Excellent questions, really great questions we can't answer. Sorry.
Look, life is imperfect, there are going to be times where a person's size and weight can't be ignored. Like when Batman 2* asked Kim Bassinger how much she weighed in 1989's Batman. He wasn't trying to make her feel bad about being more massive than an average twelve year old, the graple gun could only carry so much weight. So she says 108 and surprise, surprise, she actually weighed more. How much more isn't said, but the gun stopping after 12 feet implies quite a bit more. Outside of movie fiction, weight can complicate things just as much, if not more.

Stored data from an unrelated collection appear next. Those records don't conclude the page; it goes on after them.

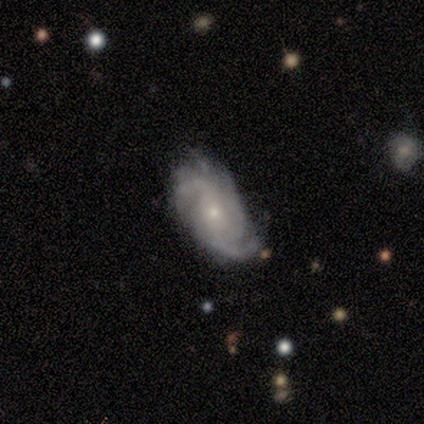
This is clearly a featured or disk galaxy (100%). It is clearly not viewed edge-on (100%). Bar: likely no (67%). Spiral arm pattern: clearly yes (83%). Spiral arm count: likely 2 (60%). Spiral winding: likely medium (60%). Central bulge: likely small (67%). Merging: likely minor disturbance (67%).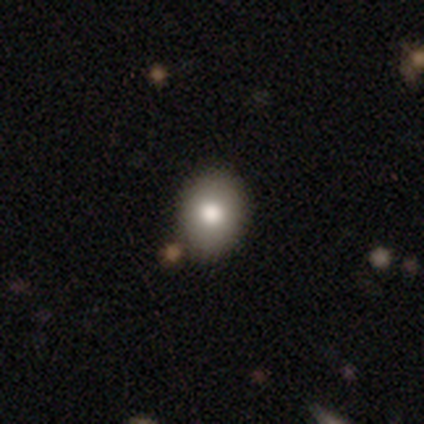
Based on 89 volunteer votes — Smooth or featured? 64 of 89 (72%) said smooth. How rounded? 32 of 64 (50%, tied with in between) said round. Merging? 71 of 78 (91%) said none.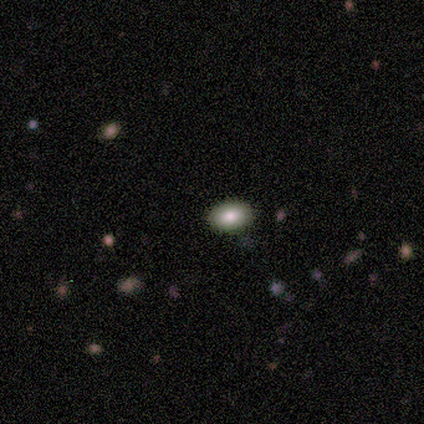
This appears to be a smooth galaxy with no disk features (100%) that is in between round and cigar-shaped (80%). Merging: none (100%).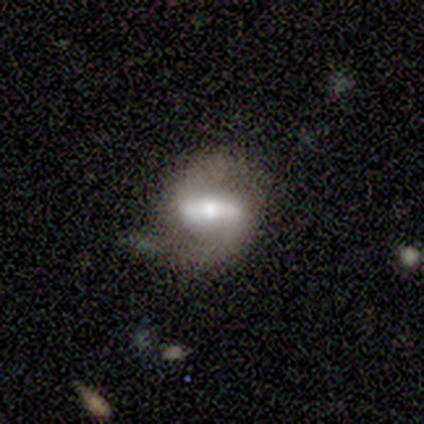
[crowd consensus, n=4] smooth_or_featured: featured or disk (p=1.00)
disk_edge_on: no (p=1.00)
bar: strong (p=0.75) [alt: no p=0.25]
has_spiral_arms: yes (p=1.00)
spiral_winding: medium (p=0.50) [alt: tight p=0.25]
spiral_arm_count: 2 (p=0.75) [alt: 1 p=0.25]
bulge_size: moderate (p=0.50) [alt: small p=0.25]
merging: none (p=1.00)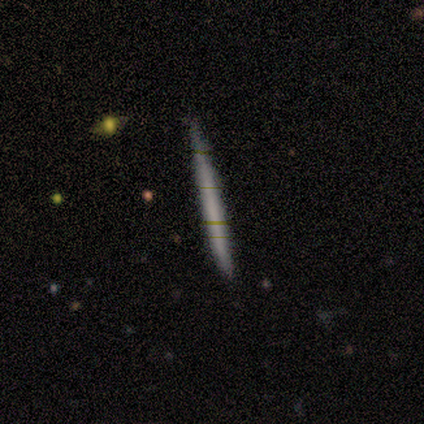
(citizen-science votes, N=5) Volunteers were most divided on "edge-on bulge": none: 67%, boxy: 33%, rounded: 0%. More confident: edge-on disk — yes (100%); merging — none (75%); smooth or featured — featured or disk (60%).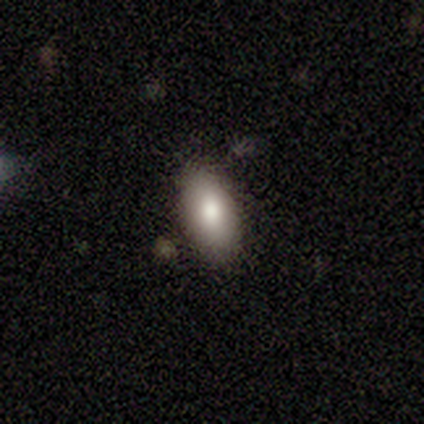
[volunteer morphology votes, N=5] This appears to be a smooth galaxy with no disk features (100%) that is in between round and cigar-shaped (100%). Merging: none (60%).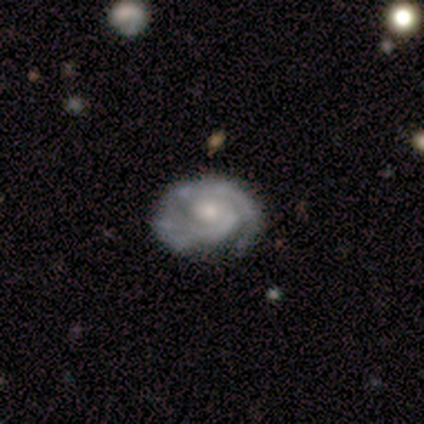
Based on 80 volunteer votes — smooth-or-featured: featured or disk: 88% | smooth: 10% | star or artifact: 2%
  disk-edge-on: no: 93% | yes: 7%
    bar: no: 78% | weak: 18% | strong: 3%
    has-spiral-arms: yes: 97% | no: 3%
      spiral-winding: tight: 62% | medium: 33% | loose: 5%
      spiral-arm-count: 2: 56% | can't tell: 25% | 1: 11% | 3: 6% | 4: 2% | more than 4: 0%
    bulge-size: moderate: 45% | small: 43% | large: 8% | none: 3% | dominant: 2%
  merging: none: 37% | minor disturbance: 10% | major disturbance: 5% | merger: 1%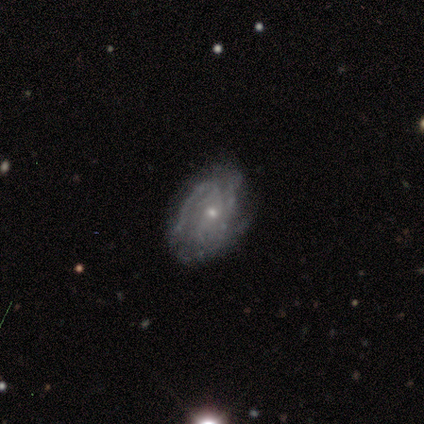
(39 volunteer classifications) featured or disk 74%, smooth 21%, star or artifact 5%. Down the decision tree: edge-on disk — no (97%); bar — no (82%); spiral arms — yes (86%); spiral arm count — 2 (25%, tied with can't tell); spiral winding — tight (54%); bulge size — small (75%); merging — none (62%).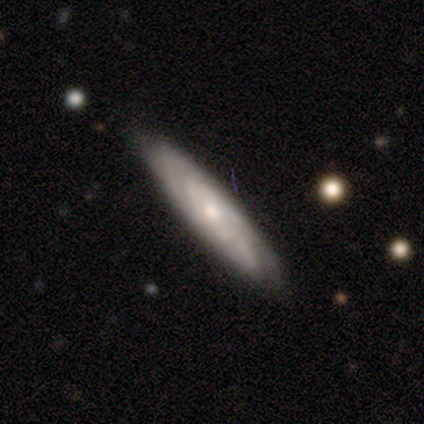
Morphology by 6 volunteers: Smooth or featured: featured or disk — 83% (smooth — 17%)
Edge-on disk: yes — 60% (no — 40%)
Edge-on bulge: none — 67% (rounded — 33%)
Merging: none — 67% (minor disturbance — 17%)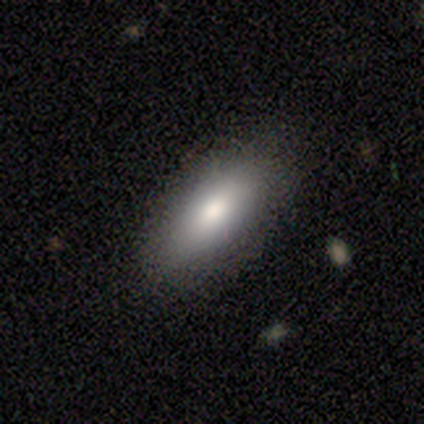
Smooth or featured: smooth — 80% (star or artifact — 20%)
How rounded: in between — 75% (cigar-shaped — 25%)
Merging: none — 100%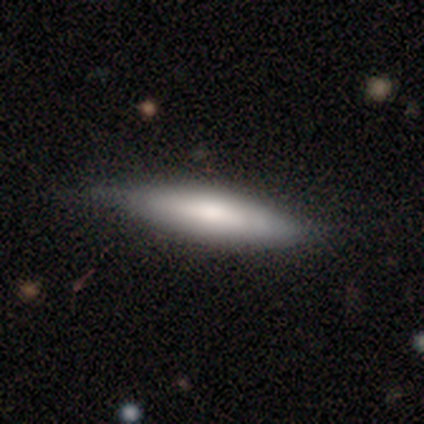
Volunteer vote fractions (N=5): Smooth or featured: smooth — 100%
How rounded: cigar-shaped — 60% (in between — 40%)
Merging: none — 80% (minor disturbance — 20%)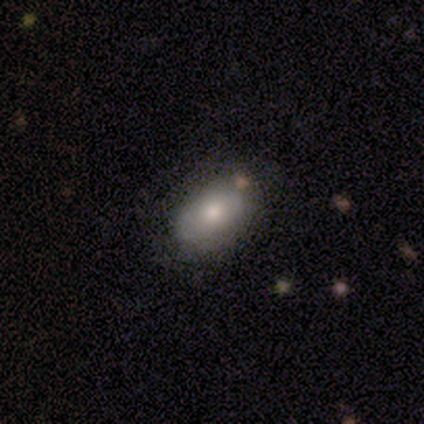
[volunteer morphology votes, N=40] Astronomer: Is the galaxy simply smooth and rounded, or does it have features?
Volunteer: smooth — 78%.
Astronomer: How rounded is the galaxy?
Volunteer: in between — 100%.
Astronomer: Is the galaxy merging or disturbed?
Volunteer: none — 77%.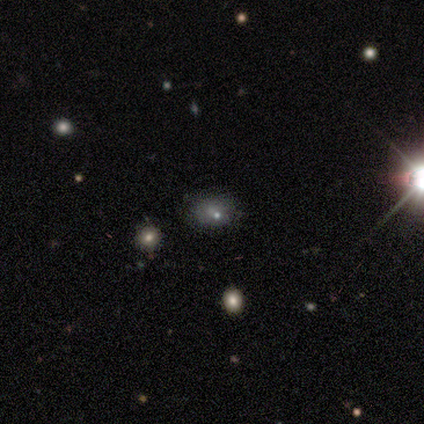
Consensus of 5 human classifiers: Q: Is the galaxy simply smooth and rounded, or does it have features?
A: smooth — 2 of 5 (40%, tied with star or artifact).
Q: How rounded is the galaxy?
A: round — 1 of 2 (50%, tied with in between).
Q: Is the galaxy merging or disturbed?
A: none — 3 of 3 (100%).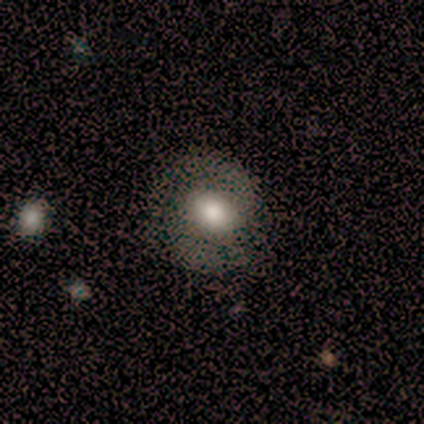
This appears to be a smooth galaxy with no disk features (53%) that is round (50%, tied with in between). Merging: none (73%).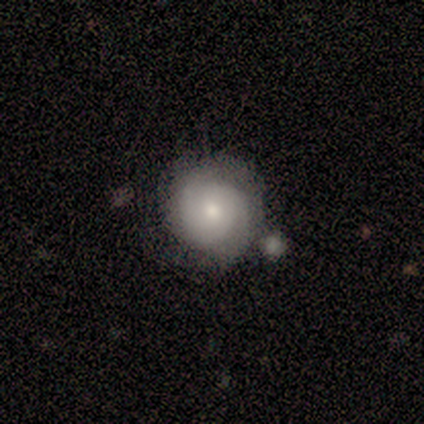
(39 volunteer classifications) This appears to be a featured or disk galaxy (56%) with no bar (73%), tight (88%) spiral arms (73%) and a small central bulge (64%). Merging: none (58%).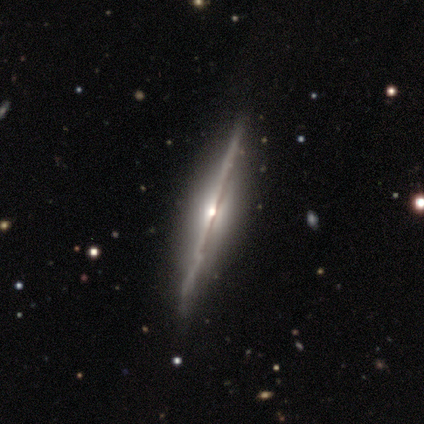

So there you are, shuffling down the aisle toward your assigned row on the 3:10 flight to San Juan from JFK aboard a 757 narrow body. The aisle seems kinda tight and upon arrival at your assinged row, you wriggle into seat E. Which itself is sandwiched between seats D and F. You notice that a mere four or five inches is all that separates your knees from the seatback ahead and you're tempted to curse Boeing for creating this unbearably small cabin. You know it's actually the airline's fault for its choice to cram as many rows into the aircraft as possible to increase capacity. And revenue, can't forget that. Then you see a huge guy forcing his way down the aisle, not because he's some random asshole, but because force is the only way he can navigate it. At half a snails pace he approaches, people in seats on either side being pushed away like blades of grass yielding to a bicycle tire.
Blimp on a plane.
Despite prayers to airplane gods and all the hope you could command, he announces his destination is seat D, in your row. Introducing himself as Doug, he prepares to make a futile attempt to sit in the seat as designed. Before he gives up, you learn that his moist shirt smells like a combination of Tide and man sweat. He settles instead on the left armrest, which is about as wide as you guess his buttcrack to be. There he not only occupies the seat, but more than half of the aisle.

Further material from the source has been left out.